Academic and mountaineer
Died: 26 June, 2007, aged 82.
MOUNTAINEERING, by its very nature, is a sport that involves a degree of risk. Malcolm Slesser, however, emphasised that it is a controlled risk. Mountaineers who venture into some of the world's most beautiful and remote places know what they are taking on and will bring to bear experience, skill and judgement to ensure their safety.
Slesser's book Friends in High Places used a stock of stories to question why climbers face dangers such as hypothermia, altitude sickness and the potential for fatal falls, and included details of the ill-fated Pamirs expedition in 1962, of which Slesser was co-leader with Everest veteran John Hunt. It led to the untimely death of one of Scotland's greatest and most daring climbers, Robin Smith, at the tragically young age of 23, along with the climber and poet Wilfrid Noyce.
Slesser, who lived in Newington, Edinburgh, was a graduate of the city's university, where he went on to do a doctorate. He first witnessed the brutality of death in his student days when an equally youthful companion was crushed by a large detached block on Sgurr Dearg, in the Cuillins of Skye.
In an interview in 2004, he spoke of the number of climbing deaths he had witnessed over the years. His motto was: "Luck keeps no-one alive for long, safety lies in awareness." He said: "The crucial element in mountaineering is appreciating and understanding the nature of risk you are exposed to. It may be objective risk, like avalanche, weather, loose rock, stone-fall or melting ice. It may be subjective risk like losing one's nerve, poor route-finding, a weak companion, over-confidence, being out of your depth or being unfit in relation to the climb's demands. Climbing is very safe. It's the technique of making yourself safe that counts."

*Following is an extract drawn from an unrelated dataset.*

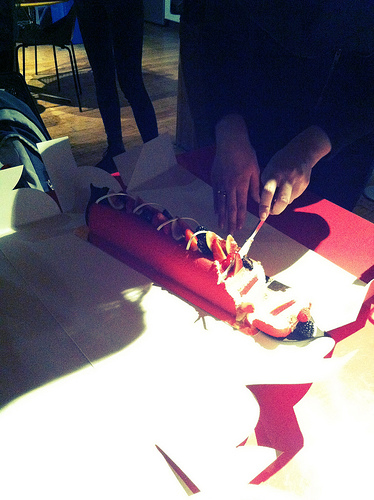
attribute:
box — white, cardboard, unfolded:
[1, 131, 374, 498]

It is perhaps ironic, then, that such a survivor and pillar of the Scottish Mountaineering Club, died in a mountain environment. It is also apposite, though, that it was not through lack of judgement; he is believed to have suffered a heart attack while out walking with his wife at Loch Ailort on the Ardnish Peninsula.
While his mountaineering feats were extensive, climbing peaks in Greenland, Brazil and Peru as well as Scotland, he was also a distinguished academic, in many ways ahead of his time on issues such as climate change.
He worked in the oil, synthetic fibres and nuclear industries before becoming professor of energy at Strathclyde University, and was head of systems analysis at the European Atomic Energy Community (Euratom) between 1976 and 1978.
Slesser was the author of more than 100 published technical papers and books covering energy systems, the environment and sustainable development. He was also a regular correspondent to The Scotsman letters page.
In a 1998 paper, "New directions: Scottish values and the Scottish Economy", presented in Edinburgh, he wrote: "Scotland has a greater potential to become a sustainable economy, with an improving environment, than most parts of the world. To achieve this may require a willingness to yield some current affluence for future security.
"We may require the insertion of an ethical filter on to our natural greed. People in a market economy respond to market signals. It is the duty of government to legislate the appropriate feedbacks that encourage people to behave in their own long-term interests.
"Here is an important role for the Scottish Parliament."
Slesser had political ambitions too, twice standing for election to the Westminster Parliament and once to the European Parliament, in 1978, but was scathing of the "destructive folly" of the nanny state.
In Friends in High Places he wrote: "My generation was lucky to start climbing when horizons were wide and there were still unsurveyed areas on maps. My generation was also lucky in that political correctness had not yet run amok.
"It was quite acceptable for a single, competent mountaineer to lead a group of lads and lassies on the hill, and to camp with them. Unstructured adventure was the norm. This has all gone under uncomprehending authorities, to the detriment of future generations of young people. We live in an over- regulated society. It's depressing. No-one is left to make their own judgment any more."
For Slesser, mountaineering was the last bastion of activity "where decisions and conventions are left to the good judgment of its practitioners". As an expression of that, his closest shave came not in the great mountains of the world but on Edinburgh's lowly Arthur's Seat where he took a tumble climbing illegally in one of the quarries.